Published on January 12th, 2018 | by voxx


Three Billboards Outside Ebbing, Missouri

Out: 12 January
Cert: 15
Length: 115 minutes
Rating: 5/5

Director: Martin McDonagh

Cast: Frances McDormand, Woody Harrelson, Sam Rockwell, Abbie Cornish, Peter Dinklage, Lucas Hedges

Plot: Months have passed and Mildred Hayes (McDormand) still hasn’t found a culprit in her daughter’s murder case, so she makes a bold move to paint three billboards leading to her town with a controversial message aimed at the police.

After his Oscar nominated debut, ‘In Bruges’, British-Irish writer-director Martin McDonagh has gained a knack for his distinctive sensibilities as a filmmaker. His brilliant third endeavour, ‘Three Billboards Outside Ebbing, Missouri’, is a spectacular combination of his vulgar, politically incorrect, stupidly funny and unfathomably dark sense of humour. He’s never too far away from the shocking elements which tend to lead to awards-upsets, and here he hits pretty much the same notes as his predecessor, ‘Seven Psychopaths’. However, in many ways his latest has a far better, more interesting narrative behind it. He reliably never really falls back in either his storytelling or his comedy antics, and the result is his most accomplished film of all time, but also one of the best and darkest comedies ever.
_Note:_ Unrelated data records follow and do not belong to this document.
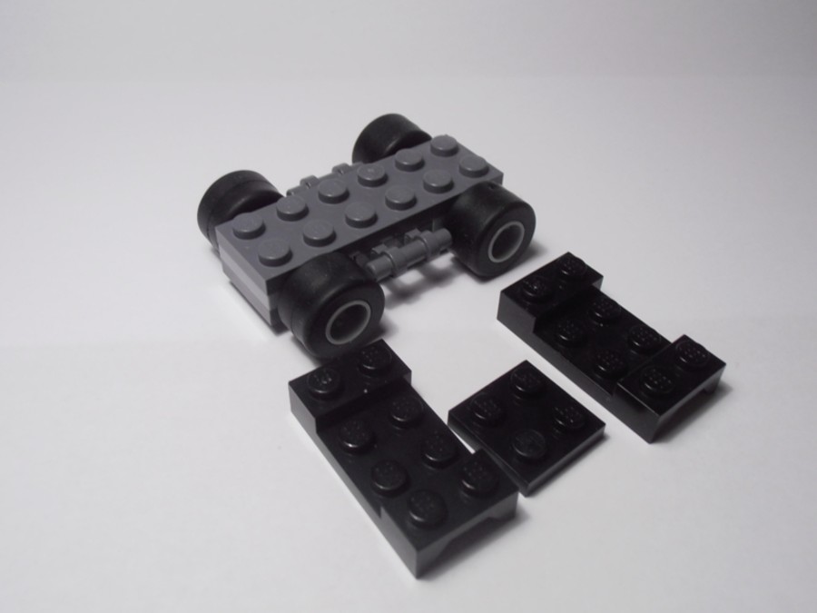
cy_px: 306
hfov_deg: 50.1
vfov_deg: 38.7
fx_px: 873
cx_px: 408
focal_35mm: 37
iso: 80
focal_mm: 6.61
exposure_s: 1/50
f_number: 3.9
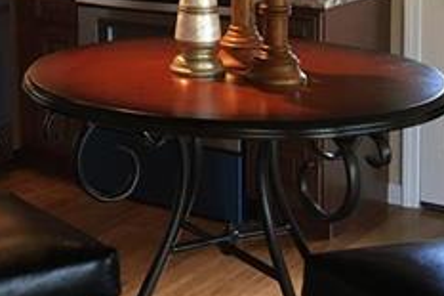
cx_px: -6
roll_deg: +1.2
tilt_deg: -7.9
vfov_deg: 16.1
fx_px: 1023
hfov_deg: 23.4
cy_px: 6
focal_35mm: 83
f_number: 2.2
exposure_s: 1/30
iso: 100
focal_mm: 4.15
Frances McDormand gives a terrifying powerhouse performance as Mildred Hayes, a grieving single mother who is unable to come to terms with the fact the local police haven’t done anything about the death of her only daughter, seven months earlier. Living now with her son Robbie (a fantastic Hedges), she has an idea to post a message on the three billboards (outside Ebbing, Missouri – of course). The messages that she intends to print are legal, but also angrily highlight the ineptitude of the local police force, one member in particular named Chief Bill Willoughby (Harrelson), in a hope to call them out for making no arrests. Some, including friends, share their sympathy to her for getting justice, but others feel that her message is solely irresponsible, blankly pointing out the adored Chief Willoughby in short of making him look like a monster. These accusations hurt him. Yet nobody is as hurt as racist cop Officer Dixon (Rockwell), who with his vicious demeanour and anger as a weapon does what he can to get revenge on Mildred, trying to make her life a misery.

Like ‘In Bruges’ and ‘Seven Psychopaths’, there’s a lot going here, as the film often touches on the modern-day Western genre with his storytelling. McDonagh zigs around this small American town eloquently forming three brilliantly written intertwined narratives of three very different people, and he successfully zags through the rising tension of the townspeople who just want Mildred’s fighting to cease. But full praise goes to McDormand, severely clad in dungarees, a bandana (an obvious reference to ‘The Deer Hunter’), complete with steel-toed boots and a devilish look in her eye. McDonagh has essentially turned her into a weapon of destruction and to be fair, destruction is in her mind, and like a fiery gut punch her terrifying yet brilliant performance will make your eyebrows singe (in a good way).

Though anger is not the only element that works its way through here. Those familiar with McDonagh’s work will see ‘Three Billboards Outside Ebbing, Missouri’as just another time to bring his darkly funny sense of humour to life – and you’d be right. But you’ll be surprised to see that the film comes polished with a warm beating heart that pumps sympathy for its lead star and the other characters at work. It’s one that’s both robustly drawn out and richly written and may even bring a tear to your eye. Unlike his brother John Michael McDonagh’s ‘War on Everyone’, Martin has clearly made a triumphant move to America, filling it with brilliant, masterful filmmaking, so much so that every moment here entrants in the purely distinctive American town life and landscape. And his clever mix in dark comedy, heartfelt drama and the blend of characters is like a Coen Brothers’ film – and really, there’s no higher compliment.

VERDICT: McDonagh’s latest is a dizzying ride anchored by magnetic performances and virtuosic screenwriting; it may be the latest in awards-upsets, but it’s certainly an entertaining and joyful one.